Hi Jill, Wow, where to start. I think you need to do a lot more reading on this forum and of hokes before you do anything else. But past that, my advise would be to put the AR/nitric away for now. If you are just processing fingers, you should be using the AP (acid peroxide) method which you said you did in the second part of your post (incorrectly though, you don't want equal parts of HCl and H202 or else you'll dissolve gold. You should start with 2 parts HCl and 1 part peroxide (3%) to get the re-action going. Once the solution turns emerald green, you can just use an aquarium bubbler and bubble oxygen into the solution and not add any more peroxide.
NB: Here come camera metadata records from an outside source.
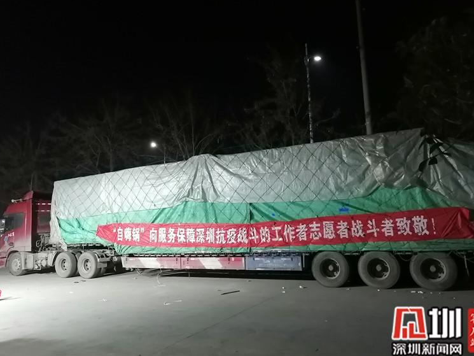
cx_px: 234
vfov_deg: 48.2
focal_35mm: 29
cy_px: 167
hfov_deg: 61.6
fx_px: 397
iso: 400
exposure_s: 1/25.7
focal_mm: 3.62
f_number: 1.8
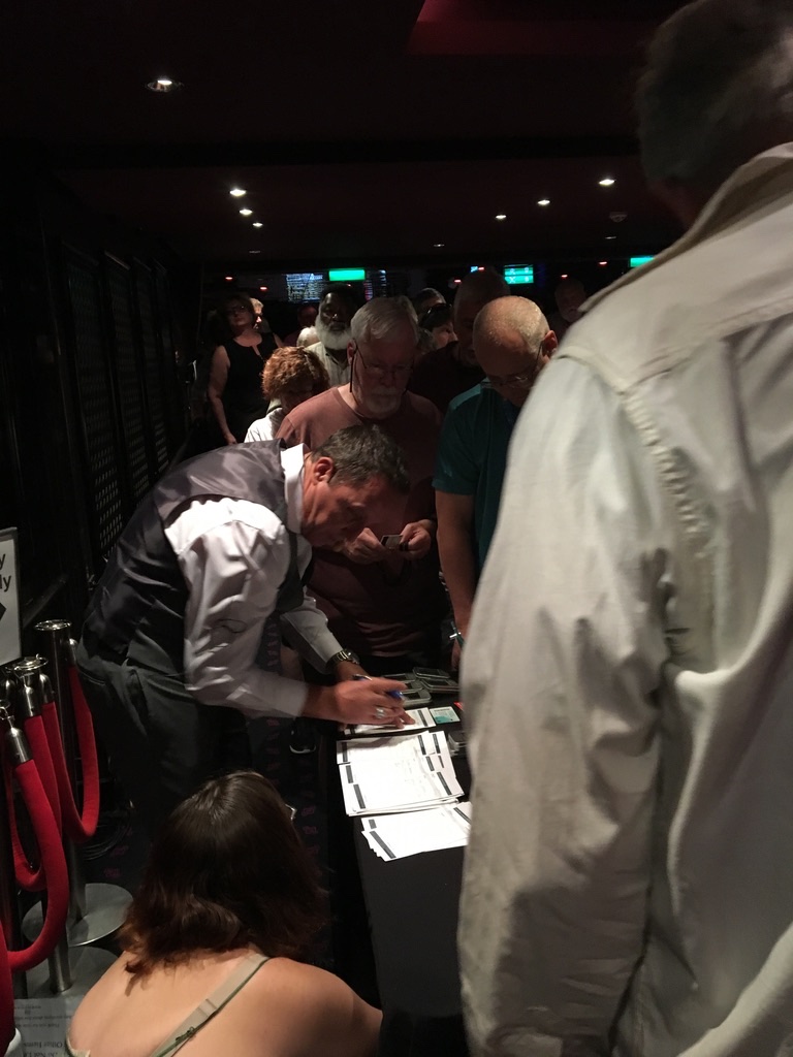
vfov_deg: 61.7
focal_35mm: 29
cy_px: 528
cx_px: 396
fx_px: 886
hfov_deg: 48.2
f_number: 2.2
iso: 200
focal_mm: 4.15
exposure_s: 1/15
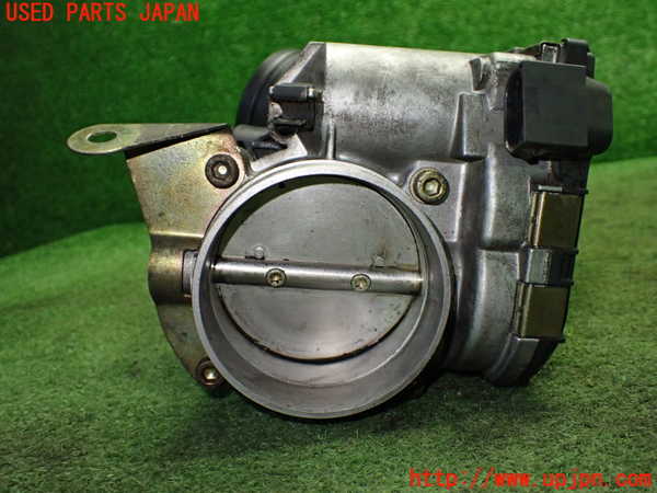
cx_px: 328
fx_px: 569
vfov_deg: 46.8
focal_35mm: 30
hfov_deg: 60.0
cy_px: 246
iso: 640
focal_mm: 5.4
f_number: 2.3
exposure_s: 1/125
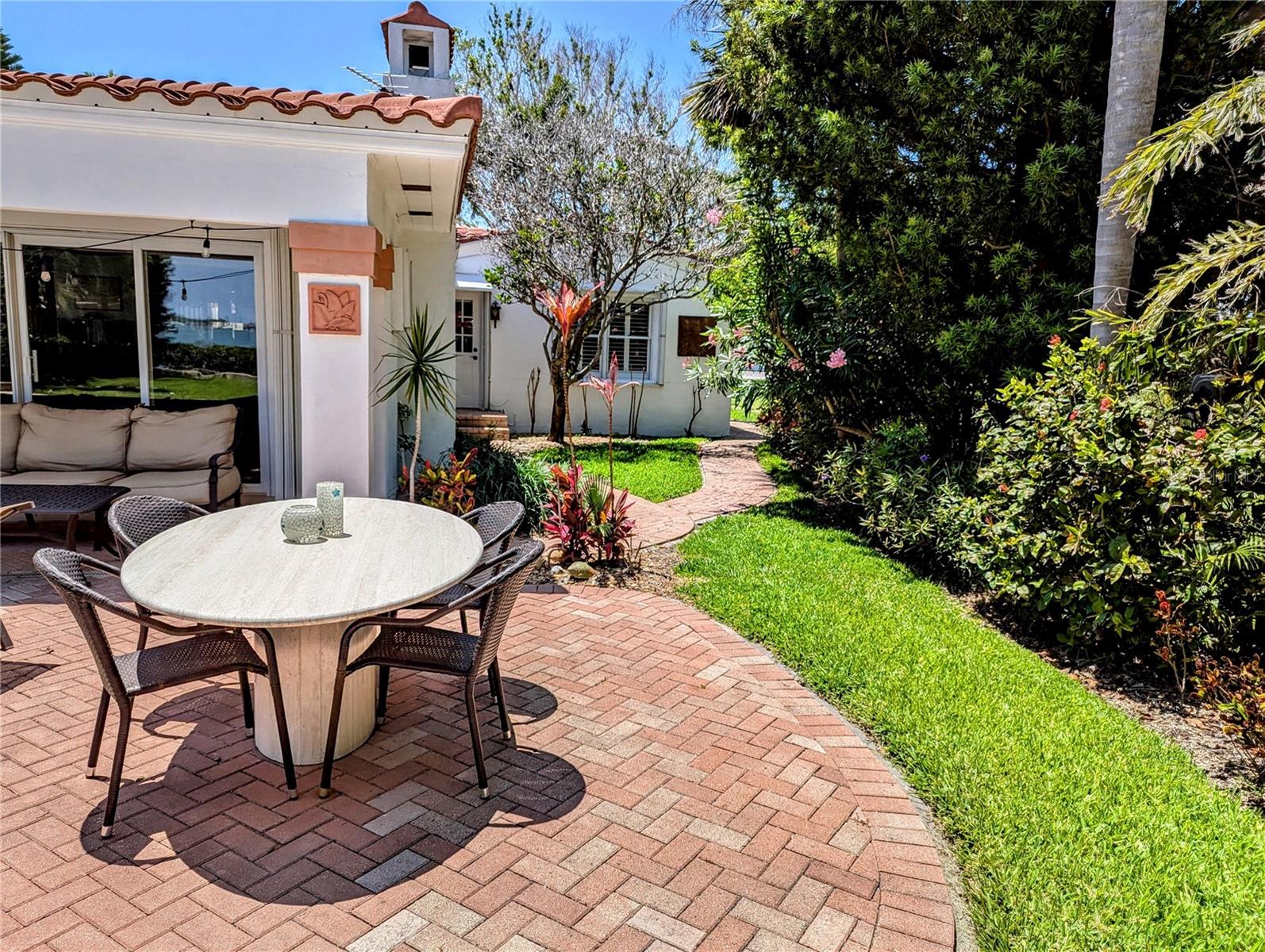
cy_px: 476
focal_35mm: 24
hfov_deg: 71.5
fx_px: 878
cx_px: 632
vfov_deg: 56.9
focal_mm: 6.81
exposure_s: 1/4049
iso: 50
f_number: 1.85
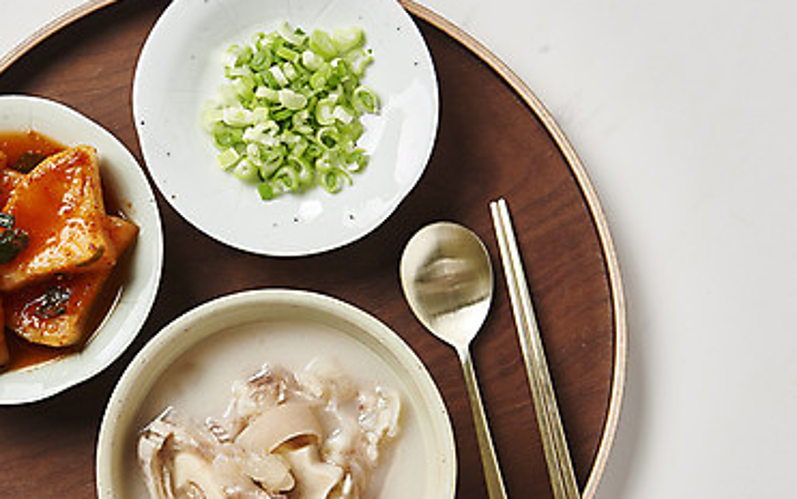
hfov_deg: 19.4
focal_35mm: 107
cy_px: 329
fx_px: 2324
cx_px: 263
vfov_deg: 12.2
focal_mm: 65
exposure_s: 1/125
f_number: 11
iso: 100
You can re-use this solution for a long time as long as you keep it clean (don't put other metals in it other then copper) and just re-use this for fingers.

You want to use Bonide brand stump out, (you need Sodium Metabisulfite, that is what SMB is), not Sodium Metabisulfate. (notice the ate at the end).

Also put the urea away, the general opinion on this forum is that urea should be used on your lawn and plants, not in refining. You will want to rid the excess nitric some other way (either evaporation or adding gold, etc.).

I didn't list all the steps for each part, but just a little bit of info so you can know what you should be looking for on the forum. And of course, above all else, safety is the number one concern for yourself and others.

Ken


----------